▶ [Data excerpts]
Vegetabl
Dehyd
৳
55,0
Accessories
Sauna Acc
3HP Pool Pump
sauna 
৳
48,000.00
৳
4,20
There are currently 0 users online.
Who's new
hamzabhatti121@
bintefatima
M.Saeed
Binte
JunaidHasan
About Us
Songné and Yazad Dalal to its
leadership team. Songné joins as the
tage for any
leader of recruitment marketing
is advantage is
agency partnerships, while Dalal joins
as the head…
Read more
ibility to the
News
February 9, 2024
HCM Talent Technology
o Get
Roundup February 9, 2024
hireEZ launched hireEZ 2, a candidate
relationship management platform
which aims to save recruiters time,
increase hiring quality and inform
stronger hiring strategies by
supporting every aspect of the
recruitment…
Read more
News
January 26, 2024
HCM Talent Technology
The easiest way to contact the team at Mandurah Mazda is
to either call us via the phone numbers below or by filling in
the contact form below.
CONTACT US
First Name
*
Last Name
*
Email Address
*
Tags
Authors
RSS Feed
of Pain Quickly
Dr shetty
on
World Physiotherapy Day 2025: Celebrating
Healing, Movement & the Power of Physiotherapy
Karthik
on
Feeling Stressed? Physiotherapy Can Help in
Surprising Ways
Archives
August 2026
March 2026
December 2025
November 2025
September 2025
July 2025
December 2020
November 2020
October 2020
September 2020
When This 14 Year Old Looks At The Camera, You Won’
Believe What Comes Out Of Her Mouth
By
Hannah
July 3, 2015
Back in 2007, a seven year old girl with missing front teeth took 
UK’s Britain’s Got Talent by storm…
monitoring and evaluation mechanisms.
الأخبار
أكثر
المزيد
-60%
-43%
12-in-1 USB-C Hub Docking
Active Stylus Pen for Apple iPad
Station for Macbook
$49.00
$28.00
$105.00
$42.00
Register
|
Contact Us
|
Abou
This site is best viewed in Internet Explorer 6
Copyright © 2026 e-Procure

▶ [Job item] Please rewrite the entries above, replacing every "Read more" with "Continue reading" and leaving everything else unchanged.

▶ [Task solution]
Vegetabl
Dehyd
৳
55,0
Accessories
Sauna Acc
3HP Pool Pump
sauna 
৳
48,000.00
৳
4,20
There are currently 0 users online.
Who's new
hamzabhatti121@
bintefatima
M.Saeed
Binte
JunaidHasan
About Us
Songné and Yazad Dalal to its
leadership team. Songné joins as the
tage for any
leader of recruitment marketing
is advantage is
agency partnerships, while Dalal joins
as the head…
Continue reading
ibility to the
News
February 9, 2024
HCM Talent Technology
o Get
Roundup February 9, 2024
hireEZ launched hireEZ 2, a candidate
relationship management platform
which aims to save recruiters time,
increase hiring quality and inform
stronger hiring strategies by
supporting every aspect of the
recruitment…
Continue reading
News
January 26, 2024
HCM Talent Technology
The easiest way to contact the team at Mandurah Mazda is
to either call us via the phone numbers below or by filling in
the contact form below.
CONTACT US
First Name
*
Last Name
*
Email Address
*
Tags
Authors
RSS Feed
of Pain Quickly
Dr shetty
on
World Physiotherapy Day 2025: Celebrating
Healing, Movement & the Power of Physiotherapy
Karthik
on
Feeling Stressed? Physiotherapy Can Help in
Surprising Ways
Archives
August 2026
March 2026
December 2025
November 2025
September 2025
July 2025
December 2020
November 2020
October 2020
September 2020
When This 14 Year Old Looks At The Camera, You Won’
Believe What Comes Out Of Her Mouth
By
Hannah
July 3, 2015
Back in 2007, a seven year old girl with missing front teeth took 
UK’s Britain’s Got Talent by storm…
monitoring and evaluation mechanisms.
الأخبار
أكثر
المزيد
-60%
-43%
12-in-1 USB-C Hub Docking
Active Stylus Pen for Apple iPad
Station for Macbook
$49.00
$28.00
$105.00
$42.00
Register
|
Contact Us
|
Abou
This site is best viewed in Internet Explorer 6
Copyright © 2026 e-Procure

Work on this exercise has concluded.